The task - Please copy out all the records below, substituting "Redação" for "Redacção" and leaving everything else unchanged.

Dataset entries
++++++++

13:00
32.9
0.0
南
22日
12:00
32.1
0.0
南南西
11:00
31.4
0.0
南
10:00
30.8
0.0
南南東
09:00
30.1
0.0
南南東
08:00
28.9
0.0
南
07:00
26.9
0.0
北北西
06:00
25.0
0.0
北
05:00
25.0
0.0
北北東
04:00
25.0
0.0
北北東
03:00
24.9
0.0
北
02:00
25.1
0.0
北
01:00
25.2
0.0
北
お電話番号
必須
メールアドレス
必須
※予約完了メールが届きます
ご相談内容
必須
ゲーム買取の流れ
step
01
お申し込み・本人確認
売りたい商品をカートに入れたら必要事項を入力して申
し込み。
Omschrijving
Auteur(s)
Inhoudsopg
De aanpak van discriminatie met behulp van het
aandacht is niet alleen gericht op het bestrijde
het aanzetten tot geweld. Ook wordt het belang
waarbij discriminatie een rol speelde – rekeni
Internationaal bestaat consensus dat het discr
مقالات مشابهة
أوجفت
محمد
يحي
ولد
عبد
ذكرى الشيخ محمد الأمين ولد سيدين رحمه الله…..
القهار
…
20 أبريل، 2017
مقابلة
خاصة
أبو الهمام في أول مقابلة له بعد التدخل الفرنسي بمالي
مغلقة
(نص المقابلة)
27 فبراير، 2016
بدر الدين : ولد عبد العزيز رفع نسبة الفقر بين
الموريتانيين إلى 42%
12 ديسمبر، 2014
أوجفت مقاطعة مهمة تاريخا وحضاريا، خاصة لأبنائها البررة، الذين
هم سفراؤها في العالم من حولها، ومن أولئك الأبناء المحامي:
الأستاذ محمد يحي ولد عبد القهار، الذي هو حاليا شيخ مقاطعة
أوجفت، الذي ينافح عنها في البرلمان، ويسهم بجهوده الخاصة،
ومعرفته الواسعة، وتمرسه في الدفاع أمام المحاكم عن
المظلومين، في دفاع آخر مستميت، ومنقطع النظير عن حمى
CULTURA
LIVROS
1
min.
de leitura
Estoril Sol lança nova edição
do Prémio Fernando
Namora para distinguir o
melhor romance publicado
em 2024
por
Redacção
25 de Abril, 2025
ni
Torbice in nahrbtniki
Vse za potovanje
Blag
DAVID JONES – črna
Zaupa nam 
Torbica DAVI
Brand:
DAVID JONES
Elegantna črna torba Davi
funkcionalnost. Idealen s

++++++++

Exercise response -
13:00
32.9
0.0
南
22日
12:00
32.1
0.0
南南西
11:00
31.4
0.0
南
10:00
30.8
0.0
南南東
09:00
30.1
0.0
南南東
08:00
28.9
0.0
南
07:00
26.9
0.0
北北西
06:00
25.0
0.0
北
05:00
25.0
0.0
北北東
04:00
25.0
0.0
北北東
03:00
24.9
0.0
北
02:00
25.1
0.0
北
01:00
25.2
0.0
北
お電話番号
必須
メールアドレス
必須
※予約完了メールが届きます
ご相談内容
必須
ゲーム買取の流れ
step
01
お申し込み・本人確認
売りたい商品をカートに入れたら必要事項を入力して申
し込み。
Omschrijving
Auteur(s)
Inhoudsopg
De aanpak van discriminatie met behulp van het
aandacht is niet alleen gericht op het bestrijde
het aanzetten tot geweld. Ook wordt het belang
waarbij discriminatie een rol speelde – rekeni
Internationaal bestaat consensus dat het discr
مقالات مشابهة
أوجفت
محمد
يحي
ولد
عبد
ذكرى الشيخ محمد الأمين ولد سيدين رحمه الله…..
القهار
…
20 أبريل، 2017
مقابلة
خاصة
أبو الهمام في أول مقابلة له بعد التدخل الفرنسي بمالي
مغلقة
(نص المقابلة)
27 فبراير، 2016
بدر الدين : ولد عبد العزيز رفع نسبة الفقر بين
الموريتانيين إلى 42%
12 ديسمبر، 2014
أوجفت مقاطعة مهمة تاريخا وحضاريا، خاصة لأبنائها البررة، الذين
هم سفراؤها في العالم من حولها، ومن أولئك الأبناء المحامي:
الأستاذ محمد يحي ولد عبد القهار، الذي هو حاليا شيخ مقاطعة
أوجفت، الذي ينافح عنها في البرلمان، ويسهم بجهوده الخاصة،
ومعرفته الواسعة، وتمرسه في الدفاع أمام المحاكم عن
المظلومين، في دفاع آخر مستميت، ومنقطع النظير عن حمى
CULTURA
LIVROS
1
min.
de leitura
Estoril Sol lança nova edição
do Prémio Fernando
Namora para distinguir o
melhor romance publicado
em 2024
por
Redação
25 de Abril, 2025
ni
Torbice in nahrbtniki
Vse za potovanje
Blag
DAVID JONES – črna
Zaupa nam 
Torbica DAVI
Brand:
DAVID JONES
Elegantna črna torba Davi
funkcionalnost. Idealen s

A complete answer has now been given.